NOT_FOUND: no entity to update
makeDocumentSnapshot
の第二引数ではドキュメントのパスを渡すのですが、ここではusers/user1
など適当なドキュメントのidを指定しているのが原因です。
makeDocumentSnapshot
はsnapshotを作るだけであり、実際にfirestoreにデータを書き込むわけではありません。なので、onUpdateUser
の中の以下の箇所で、snapshotの参照先のドキュメントが無いよというエラーになります。
// stateをdefaultに戻す
// ここで、change.after.refのドキュメントは実際には存在しない
await change.after.ref.update({
__state: 'default',
})
なので、makeDocumentSnapshot
を呼ぶ前に、実際にドキュメントを作成し、そのidをパスとして渡してあげます。
データからsnapshotやchangeを作ったりするもろもろの処理はテスト中に何回も行うので、以下のようなヘルパー関数を用意しておくことにします。
// 任意のデータからsnapshotとchangeを作って返すヘルパー
const makeUserChange = async (
tester: FeaturesList,
beforeData: User,
afterData: User,
) => {
// 実際にfirestoreエミュレータにデータを書き込む
const userId = (await db.user.add(beforeData)).id
// パスにそのidを指定してスナップショットを作る
const beforeSnap = tester.firestore.makeDocumentSnapshot(
beforeData,
`user/${userId}`,
) as QueryDocumentSnapshot<User>
const afterSnap = tester.firestore.makeDocumentSnapshot(
afterData,
`user/${userId}`,
) as QueryDocumentSnapshot<User>
const change = tester.makeChange<QueryDocumentSnapshot<User>>(
beforeSnap,
afterSnap,
)

データ>
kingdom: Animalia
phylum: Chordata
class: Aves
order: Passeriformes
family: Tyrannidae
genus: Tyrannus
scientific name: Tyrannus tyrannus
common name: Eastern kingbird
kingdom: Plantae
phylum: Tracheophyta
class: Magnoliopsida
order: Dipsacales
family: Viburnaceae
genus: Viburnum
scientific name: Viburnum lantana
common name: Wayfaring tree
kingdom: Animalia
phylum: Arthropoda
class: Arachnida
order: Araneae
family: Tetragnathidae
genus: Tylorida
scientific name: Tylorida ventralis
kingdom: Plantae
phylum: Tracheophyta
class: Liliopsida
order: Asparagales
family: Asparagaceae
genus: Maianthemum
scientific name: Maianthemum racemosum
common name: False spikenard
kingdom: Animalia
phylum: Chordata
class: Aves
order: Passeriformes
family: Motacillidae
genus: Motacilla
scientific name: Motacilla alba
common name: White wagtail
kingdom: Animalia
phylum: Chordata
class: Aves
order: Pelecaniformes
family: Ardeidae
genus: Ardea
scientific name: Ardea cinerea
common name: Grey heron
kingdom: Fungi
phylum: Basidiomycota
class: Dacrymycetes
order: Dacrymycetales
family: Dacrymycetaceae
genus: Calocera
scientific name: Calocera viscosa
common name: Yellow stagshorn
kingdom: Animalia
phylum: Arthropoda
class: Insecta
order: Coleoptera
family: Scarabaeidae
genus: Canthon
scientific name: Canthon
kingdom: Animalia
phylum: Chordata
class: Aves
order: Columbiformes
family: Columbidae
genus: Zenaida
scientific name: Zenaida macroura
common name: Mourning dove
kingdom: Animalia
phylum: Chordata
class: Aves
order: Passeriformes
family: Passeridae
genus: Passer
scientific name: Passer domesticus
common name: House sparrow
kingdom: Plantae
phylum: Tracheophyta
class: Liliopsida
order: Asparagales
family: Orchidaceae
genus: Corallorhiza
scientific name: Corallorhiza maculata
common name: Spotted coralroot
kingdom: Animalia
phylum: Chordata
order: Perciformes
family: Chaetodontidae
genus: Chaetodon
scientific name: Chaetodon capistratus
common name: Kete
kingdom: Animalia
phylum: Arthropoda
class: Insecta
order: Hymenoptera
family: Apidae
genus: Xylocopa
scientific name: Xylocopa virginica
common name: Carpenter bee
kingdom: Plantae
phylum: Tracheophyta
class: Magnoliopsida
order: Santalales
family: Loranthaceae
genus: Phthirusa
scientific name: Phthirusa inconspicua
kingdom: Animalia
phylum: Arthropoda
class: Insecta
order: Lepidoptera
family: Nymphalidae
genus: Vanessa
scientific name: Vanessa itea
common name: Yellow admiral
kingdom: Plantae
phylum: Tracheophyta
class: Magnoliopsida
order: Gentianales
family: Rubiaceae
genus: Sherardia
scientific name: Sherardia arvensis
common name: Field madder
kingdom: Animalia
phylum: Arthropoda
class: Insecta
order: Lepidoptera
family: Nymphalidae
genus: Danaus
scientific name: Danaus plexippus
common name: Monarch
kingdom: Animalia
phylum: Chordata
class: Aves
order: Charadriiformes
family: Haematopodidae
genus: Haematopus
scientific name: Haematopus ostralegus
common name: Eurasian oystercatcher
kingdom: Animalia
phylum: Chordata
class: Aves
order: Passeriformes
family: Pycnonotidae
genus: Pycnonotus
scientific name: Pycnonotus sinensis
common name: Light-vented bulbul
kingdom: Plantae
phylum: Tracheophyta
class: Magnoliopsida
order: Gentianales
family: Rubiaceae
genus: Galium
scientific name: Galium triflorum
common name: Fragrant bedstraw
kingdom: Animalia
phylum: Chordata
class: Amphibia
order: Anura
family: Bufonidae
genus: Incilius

やること> Firestoreのテストについての文章を、止まっているところから続けて書き進めてください。 この作業に資料は関係ありません。

答え>
// 変更前と変更後のスナップショット、そしてchangeを返す
return { beforeSnap, afterSnap, change }
}
これで変更対象のドキュメントがfirestoreのエミュレータに実際にある状態でテストが行うことができます。(エミュレータのuiを開いてテストを実行すると、実際に書き込まれているのが確認できます)。
test('__stateがdefaultのままのとき、APIリクエストが飛ばない', async () => {
// APIコールをモック
const apiSpy = vi
.spyOn(api, 'callApi')
const beforeData: User = {
__state: 'default'
// 他のデータ
}
const afterData = {
__state: 'default'
// 他のデータ
}
const { change } = await makeUserChange(tester, beforeData, afterData)
await wrapped(change)
// APIリクエストが飛ばないことを確認
expect(apiSpy).not.toHaveBeenCalled()
})
firestoreのクリーンアップと直列での実行
このテストでは実際にfirestore(のエミュレータ)に実際に書き込んでテストを行いますが、やはりテストごとにデータを毎回消去したいところです。
firestoreのsdkにはコレクションのデータをすべて消すAPIはありませんが、エミュレータに限っては、それを行うための以下のようなRESTエンドポイントがローカルに用意されています。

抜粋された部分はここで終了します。